▶ _ИСХОДНЫЙ ТЕКСТ_
□ □ □ □ □
Моментально распознав провокацию и ни на миг не поверив в серьезность экстравагантного предложения министра, Павел Николаевич ответил, что поблагодарил бы за честь и отказался. Последовал естественный вопрос – почему. «Потому что на этом месте ничего нельзя сделать. Вот если бы ваше превосходительство предложили мне занять ваше место, тогда бы я еще подумал»{259}. Этот свой ответ Милюков запомнил дословно.

Сделав вид, что такого рода наглая бравада не произвела на него никакого впечатления, министр завершил беседу, заявив, что доложит о ней государю, но не сообщив собеседнику, какое мнение у него сложилось.

Милюков полагал, что довольно странная встреча не будет иметь никаких последствий, но через неделю, 10 декабря, за ним опять приехали, на этот раз глубокой ночью, и доставили не в министерство, а прямо на квартиру Плеве. Министр вышел в переднюю в ночной рубахе, продемонстрировав этим открытое пренебрежение. Он, однако, имел указания императора, который просто не мог отказать такой авторитетной личности, как Ключевский. Василий Осипович проявил явное благородство, настаивая на освобождении Милюкова, мотивируя его необходимость именно заслугами последнего перед исторической наукой и бесспорным научным потенциалом.

Плеве ничего не оставалось, как передать царскую волю. Милюков дословно запомнил слова министра: «Я сделал вывод из нашей беседы. Вы с нами не примиритесь. По крайней мере не вступайте с нами в открытую борьбу. Иначе – мы вас сметем». Перед тем как не прощаясь удалиться, он добавил: «Я дал о вас государю благоприятный отзыв. Вы свободны»{260}.

Можно не сомневаться, что министр лукавил – благоприятный отзыв дал не он, а Ключевский. Любопытно, что на это обстоятельство Милюков внимания не обратил и, судя по его воспоминаниям, действительно поверил, что получил позитивную характеристику Плеве. Раздражение против Ключевского, имевшее глубокие корни, сработало и на этот раз. Стремясь быть объективным в исторических исследованиях, Павел Николаевич не был в состоянии распространить это исключительно важное качество на личные взаимоотношения (впрочем, это свойственно подавляющему большинству людей).

На следующий день Милюков был освобожден. Он тотчас же написал письмо Ключевскому со сдержанной благодарностью за помощь, что, с учетом уязвленного самолюбия, требовало определенного мужества. Ключевский ответил, и это положило начало некоторому улучшению взаимоотношений ученых{261}.

Американские лекции

До поездки в США оставалось еще некоторое время, которое было использовано для подготовки подробной программы курса своеобразного «русоведения», ибо лектор должен был дать представление не только об истории, но и о современном состоянии страны, ее экономике, политическом строе, культуре, особенностях отдельных регионов, привычках и нравах населения. Курс лекций должен был стать основой книги о России на английском языке.

Согласно договоренности, курс предстояло прочесть летом 1903 года в Чикагском университете – в течение шести недель, по четыре часа в неделю, за высокий по тем временам гонорар – две тысячи долларов{262}.
□ □ □ □ □
▶ _ИСХОДНЫЕ ДАННЫЕ_
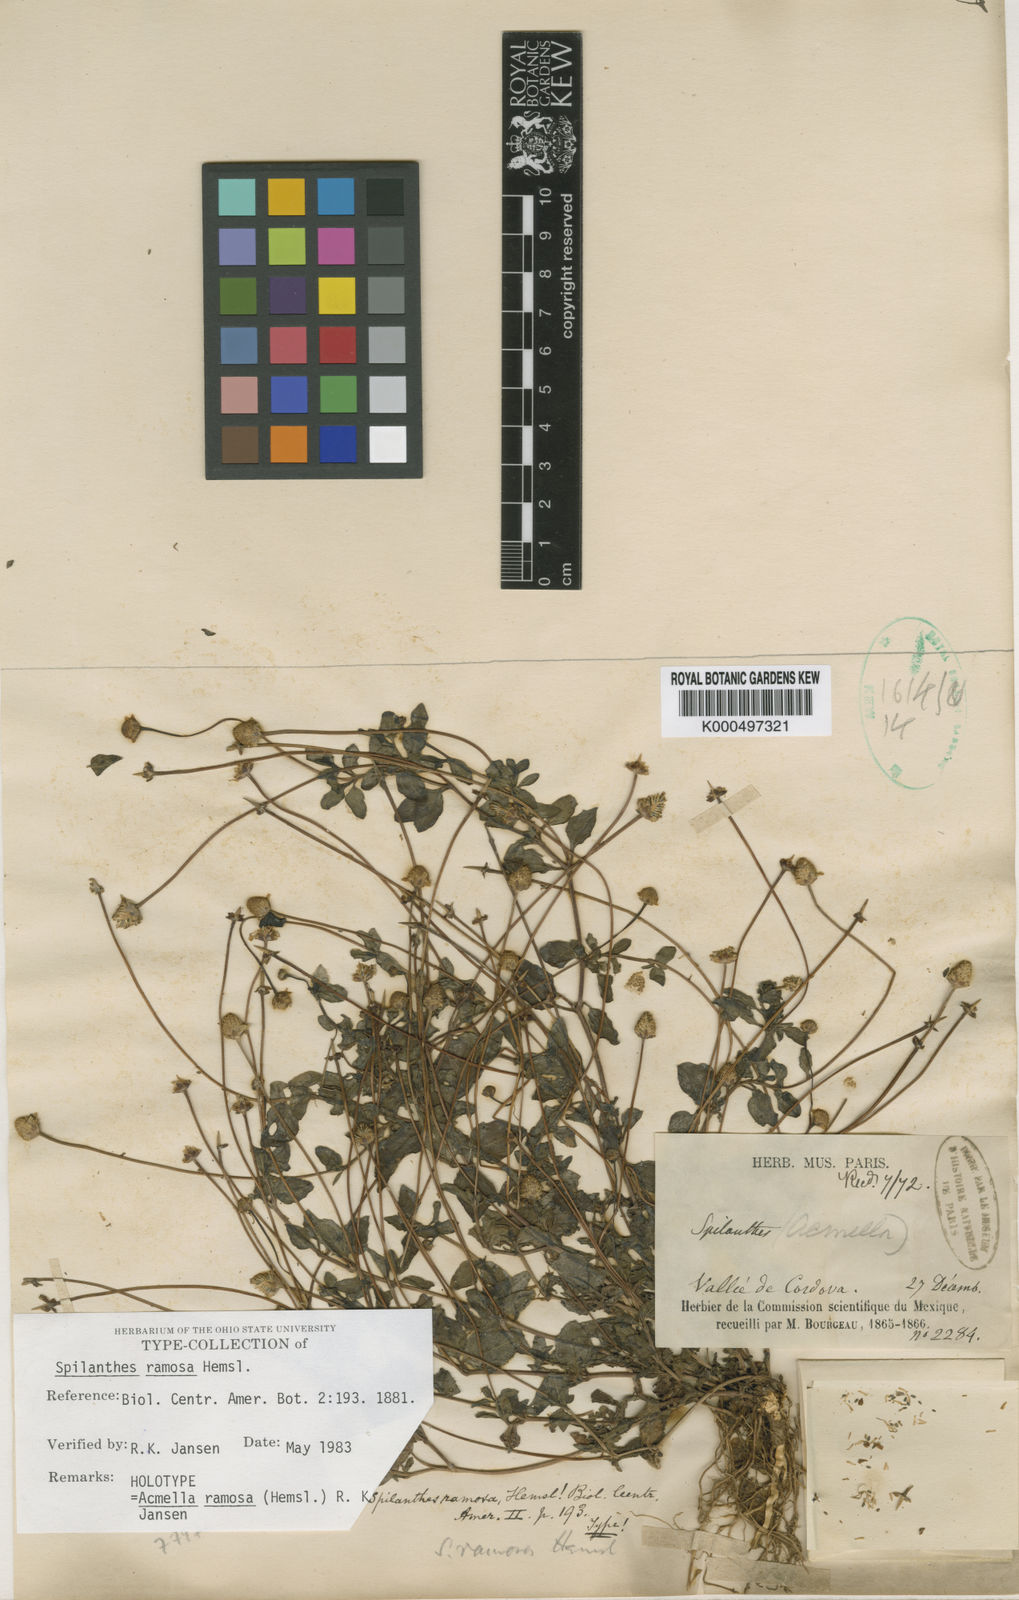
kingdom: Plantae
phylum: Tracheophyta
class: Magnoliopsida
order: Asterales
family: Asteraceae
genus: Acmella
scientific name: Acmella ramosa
□ □ □ □ □
▶ _ВАШИ ЗАДАНИЯ_
• a. Какой гонорар, согласно отрывку о Милюкове, полагался за курс лекций в Чикагском университете?
• b. Перепишите слово в слово все строки записей, от царства до научного названия. Картинки в ответ не включайте.

▶ _ОТВЕТЫ_
• a. Две тысячи долларов.

• b.
kingdom: Plantae
phylum: Tracheophyta
class: Magnoliopsida
order: Asterales
family: Asteraceae
genus: Acmella
scientific name: Acmella ramosa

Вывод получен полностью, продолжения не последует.